Management Business Economics Overview

The Management and Business Economics major responds to the growing needs of California’s business environment.  UC Merced’s Management and Business Economics major provides rigorous analytical and quantitative training from a blend of fields including economics, management theory and other social sciences.  Real-life management problems do not fit neatly into subject areas.  Today’s managers tackle issues that involve a number of management functions—so solutions need to draw on expertise from a variety of different areas.  The UC Merced approach is to step away from thinking of management as a set of separate functions drawing from single disciplines.  Instead, students learn to integrate key ideas from across subject areas to understand all the dimensions of a given issue.  Creativity, innovation and entrepreneurship are emphasized.

The Management major prepares students for a broad range of management-related careers. Students will learn the analytical tools that are needed to succeed in a modern, volatile business environment. The curriculum provides a strong foundation in economics, organization, business, finance, accounting and quantitative methods. It focuses on analysis and problem solving across a wide spectrum of management activities. The theoretical underpinning for the undergraduate program comes from economics and management science disciplines that use tools and techniques based on applied mathematics and statistics to solve problems in virtually all areas of business and government. The typical undergraduate student develops skills to build quantitative models of complex operations and competitive markets and be able to use those models to facilitate decision-making.

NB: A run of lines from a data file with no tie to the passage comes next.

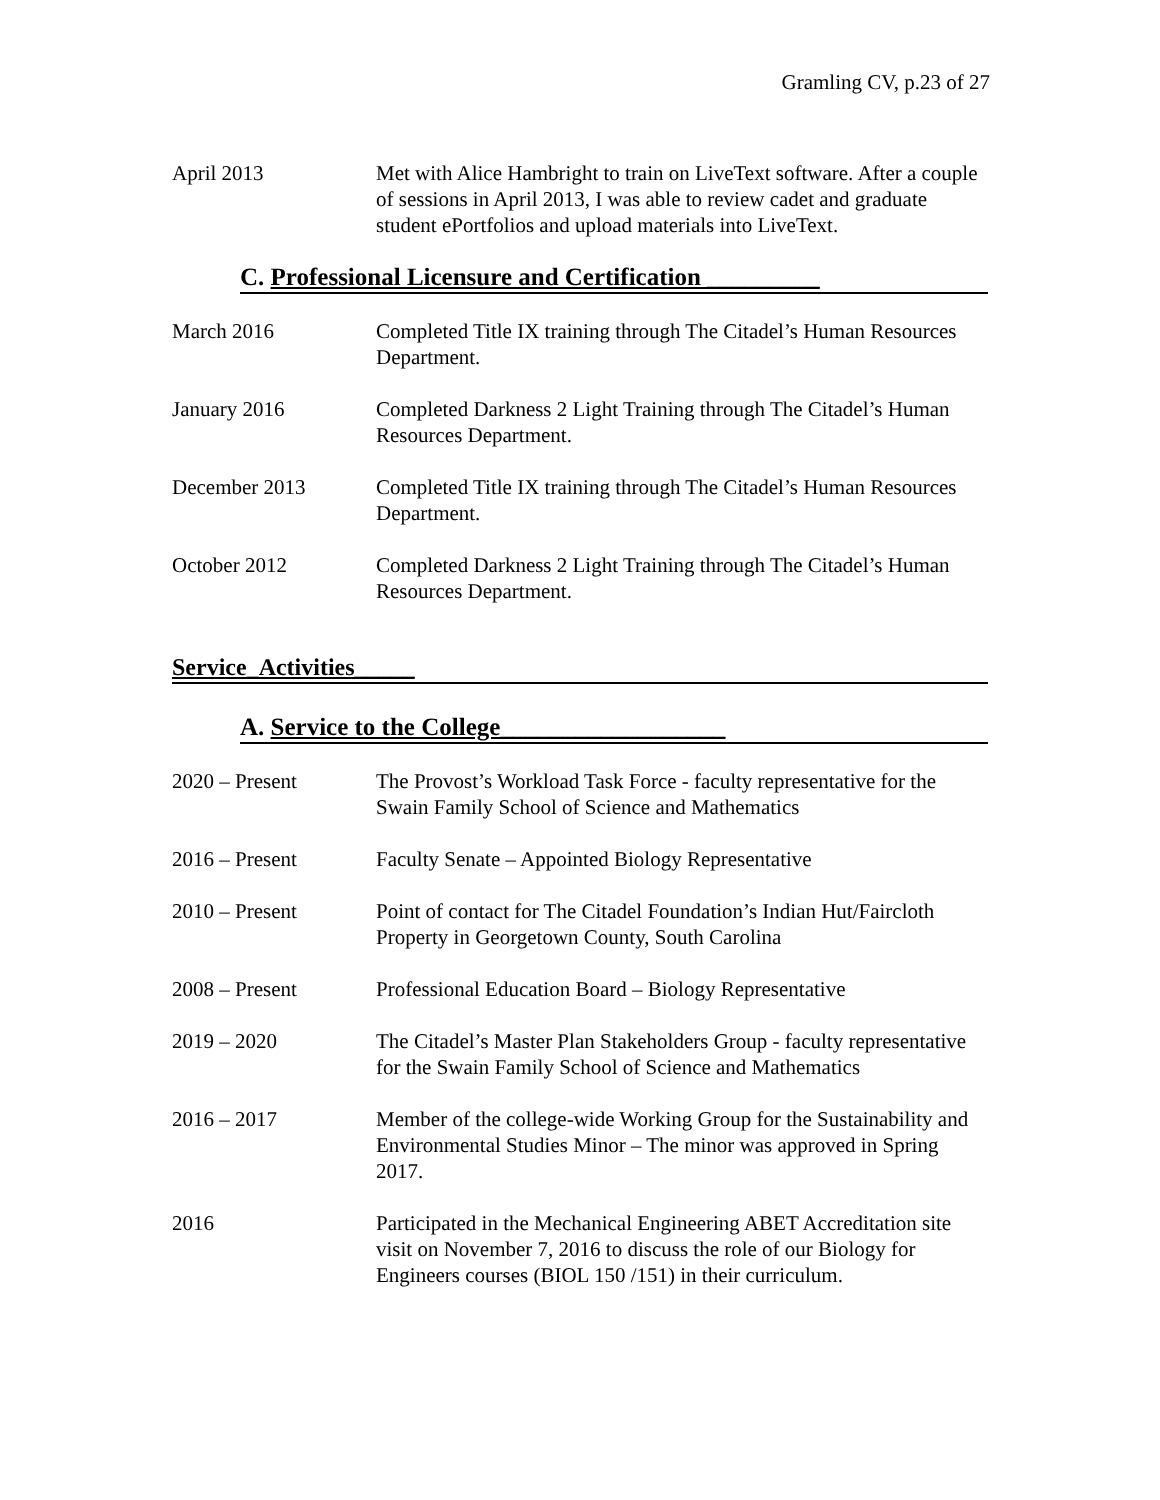Gramling CV, p.23 of 27
April 2013 Met with Alice Hambright to train on LiveText software. After a couple of sessions in April 2013, I was able to review cadet and graduate student ePortfolios and upload materials into LiveText.
C. Professional Licensure and Certification _________
March 2016 Completed Title IX training through The Citadel’s Human Resources Department.
January 2016 Completed Darkness 2 Light Training through The Citadel’s Human Resources Department.
December 2013 Completed Title IX training through The Citadel’s Human Resources Department.
October 2012 Completed Darkness 2 Light Training through The Citadel’s Human Resources Department.
Service_Activities_____
A. Service to the College__________________
2020 – Present The Provost’s Workload Task Force - faculty representative for the Swain Family School of Science and Mathematics
2016 – Present Faculty Senate – Appointed Biology Representative
2010 – Present Point of contact for The Citadel Foundation’s Indian Hut/Faircloth Property in Georgetown County, South Carolina
2008 – Present Professional Education Board – Biology Representative
2019 – 2020 The Citadel’s Master Plan Stakeholders Group - faculty representative for the Swain Family School of Science and Mathematics
2016 – 2017 Member of the college-wide Working Group for the Sustainability and Environmental Studies Minor – The minor was approved in Spring 2017.
2016 Participated in the Mechanical Engineering ABET Accreditation site visit on November 7, 2016 to discuss the role of our Biology for Engineers courses (BIOL 150 /151) in their curriculum.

Management Learning Outcomes

 

Upon graduation, our graduates demonstrate:

  1. Analyze and solve problems related to management from a holistic, multidisciplinary perspective.
  2. Apply theories and concepts from the discipline of Management and related fields (e.g. accounting, economics, statistics, finance, marketing, human resource management, strategy and business law) to management situations.
  3. Use effective written and oral communication consistent with the discipline and professional environments.
  4. Apply appropriate information technology to analyze and problem-solve, develop business research, report key data, and recommend management strategies and actions.